Throw the carrots, garlic, tomatoes and most of the basil (set aside a few smaller leaves for a garnish) into a blender and blend until smooth.  I found it easier to do this in several batches.  Pour into a large saucepan and season well with salt and pepper.  Simmer gently on medium low heat for about 20 minutes until it thickens up., stirring occasionally. Add a small drizzle of white wine vinegar and then bring to a boil.  Once it is boiling, add the cream and remove from the heat.  Serve as is or use an immersion hand blender to make it smooth.

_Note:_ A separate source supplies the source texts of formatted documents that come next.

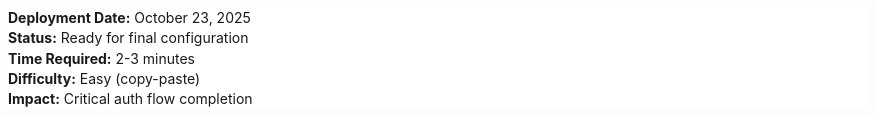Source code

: 
**Deployment Date:** October 23, 2025  
**Status:** Ready for final configuration  
**Time Required:** 2-3 minutes  
**Difficulty:** Easy (copy-paste)  
**Impact:** Critical auth flow completion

I skipped the last two steps because I felt it tasted fresher without the cream and I preferred the rustic texture.  Serve with a few small basil leaves on top as a garnish

Jamie serves it with his cheesy cheddar toast soldiers and I served it with my sister and my famous “After Church Sunday Cheese Bread”.  Any good cheesy toast recipe you have will do.

The Fay Sisters’ After Church Sunday Cheese Bread


2 slices whole wheat bread

Kraft Parmesan Cheese (any good parmesan will work but for nostalgia sake, I always use the good ol’ Kraft from the big green container)


Garlic Powder


Generously spread butter on one side of the bread.  Sprinkle a healthy layer of parmesan cheese and spread it out evenly with a knife.  Sprinkle a light dash of garlic powder over the cheese.  Broil for a few minutes, until cheese is bubbling and starting to crust up and get brown. Enjoy dunked in the soup or on its own.

Tomato Art

Vintage Tomatoes

Romanesco and Radish and Parsnips – oh my!

So I am not quite used to this blogging thing yet.  I get so busy and have lots of blog ideas but just can’t seem to find the time to write them up and post.  Especially with the holidays upon us and preparing to go to London for two weeks as well as shopping for my husband’s entire family!  Clive has many skills but a good “gifter” he is not.

Fortunately, one of his skills is gardening as you have all seen by my previous posts on the amazing tomatoes, cucumbers, zucchinis, yellow squash, eggplant, arugula and corn he grew this summer.  Well he has now planted our fall crop.  A couple months ago actually, see I told you I was a bad blogger.

Ollie helping daddy fix the drip system

Ollie helping daddy fix the drip system

 But regardless, I am very excited about all of our new veggies.  I found a company online to buy organic heirloom seeds, and we “borrowed” a few packs from Kim, who had tons of seeds from her wedding shower which had a garden theme.


We also decided to try planting garlic, which is interesting since the garlic bulb to plant looks exactly like the garlic that you would eat.  Except the colors were exceptional, they are like little works of art.



It only took a week for the first little sprouts to grow.


Now two months on, Clive has already pulled several radishes from our garden and they are delicious, crisp and spicy like a radish should be.


I think our winter/spring crop will be bountiful.  Uh oh, does anyone have any good recipes for broccoli, cauliflower, romanesco, parsnips, carrots, beets, radishes, spring onions, sweet onions, kale, garlic and pickling cucumbers?  Because if it is anything like our summer crop, we’re in for it.